Malgré une progression significative des énergies renouvelables, les émissions de CO₂ issues du secteur énergétique atteignent un nouveau record en 2024. Le dernier rapport de l’Energy Institute alerte sur une décarbonation encore largement insuffisante face à l'urgence climatique.
Alors que le monde s’est engagé à atteindre la neutralité carbone d’ici 2050, le constat est sans appel : la dépendance mondiale aux énergies fossiles reste tenace. Selon le Statistical Review of World Energy 2025, publié le 26 juin par Energy Institute en collaboration avec les cabinets KPMG et Kearney, les émissions de CO₂ du secteur énergétique ont atteint 40,8 gigatonnes en 2024 – un record historique pour la quatrième année consécutive. « Ce chiffre doit alerter les décideurs : l’accélération des renouvelables est une bonne nouvelle, mais elle ne compense pas encore la croissance continue de la demande énergétique mondiale, alimentée majoritairement par le charbon, le gaz et le pétrole, » avertit Dr Élodie Marchand, analyste climat-énergie à l’Institut français du développement durable (IFDD).

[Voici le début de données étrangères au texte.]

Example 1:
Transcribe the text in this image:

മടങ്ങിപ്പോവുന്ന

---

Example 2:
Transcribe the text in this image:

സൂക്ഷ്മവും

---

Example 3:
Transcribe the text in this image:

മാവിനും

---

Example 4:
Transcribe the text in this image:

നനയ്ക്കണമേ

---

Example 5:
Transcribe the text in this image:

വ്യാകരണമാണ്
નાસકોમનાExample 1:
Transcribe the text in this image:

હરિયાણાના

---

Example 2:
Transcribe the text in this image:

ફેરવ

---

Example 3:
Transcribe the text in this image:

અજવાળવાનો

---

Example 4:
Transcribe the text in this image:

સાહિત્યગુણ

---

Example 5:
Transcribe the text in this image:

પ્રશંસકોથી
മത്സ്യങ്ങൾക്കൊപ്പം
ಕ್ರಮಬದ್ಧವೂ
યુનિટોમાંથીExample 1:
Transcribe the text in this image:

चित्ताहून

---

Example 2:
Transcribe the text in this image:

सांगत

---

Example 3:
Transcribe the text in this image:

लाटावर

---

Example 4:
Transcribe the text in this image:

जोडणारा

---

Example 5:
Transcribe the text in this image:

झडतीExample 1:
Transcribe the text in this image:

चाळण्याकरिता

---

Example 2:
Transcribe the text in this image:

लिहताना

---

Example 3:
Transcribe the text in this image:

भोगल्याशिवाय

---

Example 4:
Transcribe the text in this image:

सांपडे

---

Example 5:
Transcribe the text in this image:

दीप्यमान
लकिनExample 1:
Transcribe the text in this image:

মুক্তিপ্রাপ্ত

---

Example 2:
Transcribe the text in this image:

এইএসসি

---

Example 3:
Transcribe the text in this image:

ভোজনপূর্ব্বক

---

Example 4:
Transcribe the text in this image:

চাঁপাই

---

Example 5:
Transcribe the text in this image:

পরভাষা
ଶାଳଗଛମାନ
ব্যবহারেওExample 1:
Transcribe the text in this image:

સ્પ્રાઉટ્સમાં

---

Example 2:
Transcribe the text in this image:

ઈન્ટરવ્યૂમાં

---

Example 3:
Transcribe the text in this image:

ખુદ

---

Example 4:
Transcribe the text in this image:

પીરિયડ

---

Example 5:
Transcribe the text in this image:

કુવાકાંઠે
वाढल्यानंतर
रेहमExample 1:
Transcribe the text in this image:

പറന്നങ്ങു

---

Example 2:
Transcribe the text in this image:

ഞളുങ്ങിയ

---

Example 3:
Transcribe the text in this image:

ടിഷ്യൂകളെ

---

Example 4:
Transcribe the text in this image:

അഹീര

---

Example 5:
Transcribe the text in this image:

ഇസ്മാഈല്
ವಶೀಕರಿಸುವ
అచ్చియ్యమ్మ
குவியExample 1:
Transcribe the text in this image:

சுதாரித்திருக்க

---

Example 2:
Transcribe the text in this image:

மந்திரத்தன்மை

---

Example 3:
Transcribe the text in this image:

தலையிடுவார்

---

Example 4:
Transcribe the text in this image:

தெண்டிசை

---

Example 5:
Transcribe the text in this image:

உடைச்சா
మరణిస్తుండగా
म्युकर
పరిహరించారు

Le rapport met en lumière une progression de 16 % des capacités installées en solaire et en éolien à l’échelle mondiale en 2024, portée notamment par la Chine qui représente 57 % des nouvelles installations. Mais cette croissance demeure insuffisante pour provoquer un basculement structurel du mix énergétique global. « Tant que les combustibles fossiles représentent plus de 60 % de la croissance de la demande énergétique, la transition restera largement théorique, » insiste Professeur Kwame Badoe, spécialiste en énergie durable à l’Université de Lagos.
En parallèle, la demande de charbon a encore progressé de 4 %, celle de gaz naturel de 2,5 %, confirmant que les fossiles restent incontournables pour répondre à une consommation mondiale en hausse, notamment dans les économies émergentes.

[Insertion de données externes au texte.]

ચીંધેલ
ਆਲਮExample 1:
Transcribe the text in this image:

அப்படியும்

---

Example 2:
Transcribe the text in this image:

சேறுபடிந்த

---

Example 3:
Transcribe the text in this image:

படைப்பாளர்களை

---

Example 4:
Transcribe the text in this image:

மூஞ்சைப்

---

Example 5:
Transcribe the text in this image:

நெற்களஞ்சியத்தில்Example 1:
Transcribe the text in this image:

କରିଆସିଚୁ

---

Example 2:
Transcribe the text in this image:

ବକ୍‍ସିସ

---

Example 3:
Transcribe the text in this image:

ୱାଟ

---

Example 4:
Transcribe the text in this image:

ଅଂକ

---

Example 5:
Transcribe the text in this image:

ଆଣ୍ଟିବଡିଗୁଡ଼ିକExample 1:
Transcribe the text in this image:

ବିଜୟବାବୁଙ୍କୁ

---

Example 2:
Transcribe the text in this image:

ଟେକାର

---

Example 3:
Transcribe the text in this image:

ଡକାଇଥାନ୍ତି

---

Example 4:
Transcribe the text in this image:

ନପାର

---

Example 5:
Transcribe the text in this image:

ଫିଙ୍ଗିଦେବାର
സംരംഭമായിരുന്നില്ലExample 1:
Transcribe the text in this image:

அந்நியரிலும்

Ces chiffres jettent une ombre sur les engagements pris lors de la COP28 de Dubaï en décembre 2023, où les États s’étaient engagés à amorcer une sortie des énergies fossiles. La réalité du terrain en 2024 montre que les actions ne sont pas encore à la hauteur des discours. « L’après-COP28 exigeait des mesures structurantes pour sortir des combustibles fossiles. Or, nous assistons encore à une course à la croissance énergétique sans transformation profonde des sources d’approvisionnement, » déplore Fatima El Maktoum, directrice Afrique du Nord de Climate Action Network.
Les pays en développement, où l'accès à l’énergie reste un défi quotidien, sont souvent pointés du doigt pour la croissance de la consommation fossile. Mais pour ces États, l’urgence est ailleurs : fournir une énergie accessible, stable et bon marché à des populations en forte croissance.« On ne peut pas parler de transition énergétique sans parler d’équité. Les pays du Sud n’ont pas encore atteint leur pic de consommation et ne peuvent pas suivre les mêmes trajectoires que les pays du Nord, » rappelle Dr Issa Diabaté, économiste de l’énergie au Centre africain d’études sur le climat et l’énergie (CAFÉCE).

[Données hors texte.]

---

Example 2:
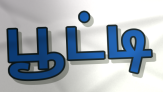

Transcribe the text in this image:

பூட்டி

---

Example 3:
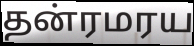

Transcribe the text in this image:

தன்ரமரய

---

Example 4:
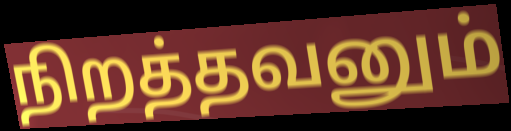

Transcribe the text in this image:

நிறத்தவனும்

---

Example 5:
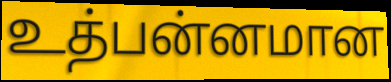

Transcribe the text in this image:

உத்பன்னமானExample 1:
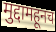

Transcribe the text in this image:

मुद्दामहूनच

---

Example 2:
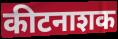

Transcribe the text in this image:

कीटनाशक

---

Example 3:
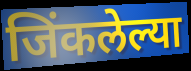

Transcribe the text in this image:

जिंकलेल्या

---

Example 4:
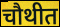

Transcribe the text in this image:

चौथीत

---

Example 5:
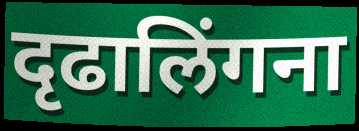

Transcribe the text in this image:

दृढालिंगनाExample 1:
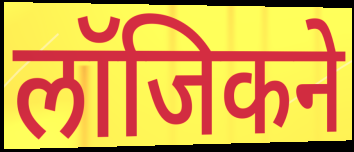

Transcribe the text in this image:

लॉजिकने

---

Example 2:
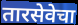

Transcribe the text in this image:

तारसेवेचा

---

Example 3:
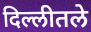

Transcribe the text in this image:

दिल्लीतले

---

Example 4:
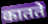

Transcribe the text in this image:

कातते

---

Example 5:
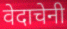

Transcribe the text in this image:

वेदाचेनी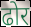
ढोरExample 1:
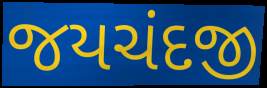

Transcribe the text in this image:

જયચંદજી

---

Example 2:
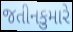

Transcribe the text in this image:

જતીનકુમારે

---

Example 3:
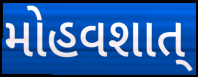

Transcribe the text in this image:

મોહવશાત્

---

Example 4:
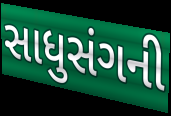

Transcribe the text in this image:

સાધુસંગની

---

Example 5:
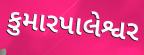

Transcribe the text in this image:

કુમારપાલેશ્વરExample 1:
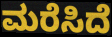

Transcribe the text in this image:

ಮರೆಸಿದೆ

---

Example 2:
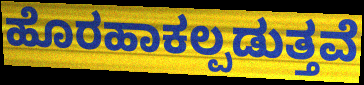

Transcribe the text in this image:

ಹೊರಹಾಕಲ್ಪಡುತ್ತವೆ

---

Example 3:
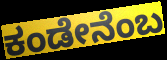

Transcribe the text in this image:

ಕಂಡೇನೆಂಬ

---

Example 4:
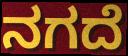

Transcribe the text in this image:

ನಗದೆ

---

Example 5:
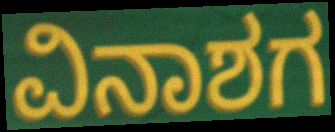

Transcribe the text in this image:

ವಿನಾಶಗ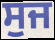
ਸੁਜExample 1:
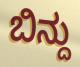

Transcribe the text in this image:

ಬಿನ್ದು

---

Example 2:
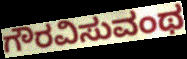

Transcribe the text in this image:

ಗೌರವಿಸುವಂಥ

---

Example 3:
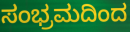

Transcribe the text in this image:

ಸಂಭ್ರಮದಿಂದ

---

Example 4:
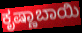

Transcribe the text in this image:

ಕೃಷ್ಣಾಬಾಯಿ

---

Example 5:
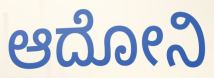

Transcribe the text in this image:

ಆದೋನಿ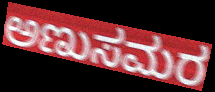
ಅಣುಸಮರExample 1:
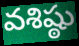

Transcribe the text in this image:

వశిష్ఠు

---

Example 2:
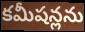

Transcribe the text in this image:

కమీషన్లను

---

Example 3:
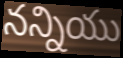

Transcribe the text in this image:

నన్నియు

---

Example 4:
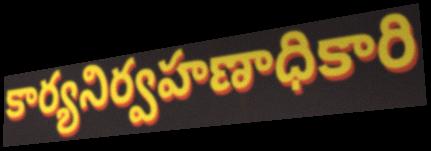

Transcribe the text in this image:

కార్యనిర్వహణాధికారి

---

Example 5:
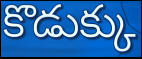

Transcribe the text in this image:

కొడుక్కుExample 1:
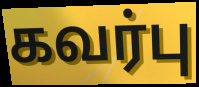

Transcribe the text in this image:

கவர்பு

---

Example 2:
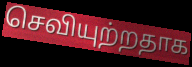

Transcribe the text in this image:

செவியுற்றதாக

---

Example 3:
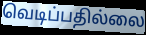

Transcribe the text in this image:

வெடிப்பதில்லை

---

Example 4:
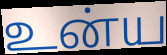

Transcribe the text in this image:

உன்ய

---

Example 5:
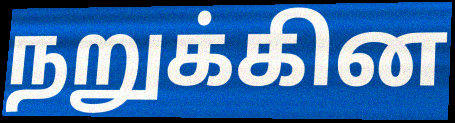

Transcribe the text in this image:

நறுக்கினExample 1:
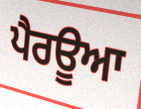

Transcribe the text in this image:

ਪੈਰਊਆ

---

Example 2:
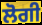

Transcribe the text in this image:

ਲੋਗੀ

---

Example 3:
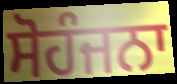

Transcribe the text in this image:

ਸੋਹੰਜਨਾ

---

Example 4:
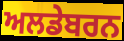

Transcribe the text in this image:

ਅਲਡੇਬਰਨ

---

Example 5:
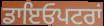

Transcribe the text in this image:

ਡਾਇਓਪਟਰਾਂ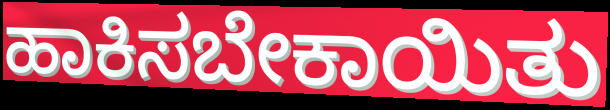
ಹಾಕಿಸಬೇಕಾಯಿತು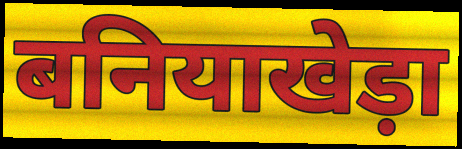
बनियाखेड़ा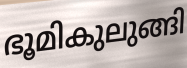
ഭൂമികുലുങ്ങിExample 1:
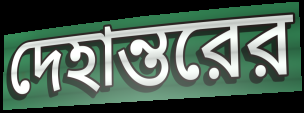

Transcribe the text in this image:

দেহান্তরের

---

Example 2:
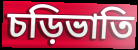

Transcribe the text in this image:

চড়িভাতি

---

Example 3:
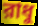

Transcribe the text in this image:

রাধু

Alors que le monde s’enfonce dans une urgence climatique, le rapport invite à une approche différenciée mais coordonnée : investir massivement dans les renouvelables tout en assurant une transition équitable et réaliste pour les pays les plus vulnérables.« La décarbonation mondiale ne sera pas un sprint mais une série de marathons coordonnés. Le vrai défi est politique et économique, plus encore que technologique, » conclut Marianne Keller, consultante chez Kearney et co-autrice du rapport.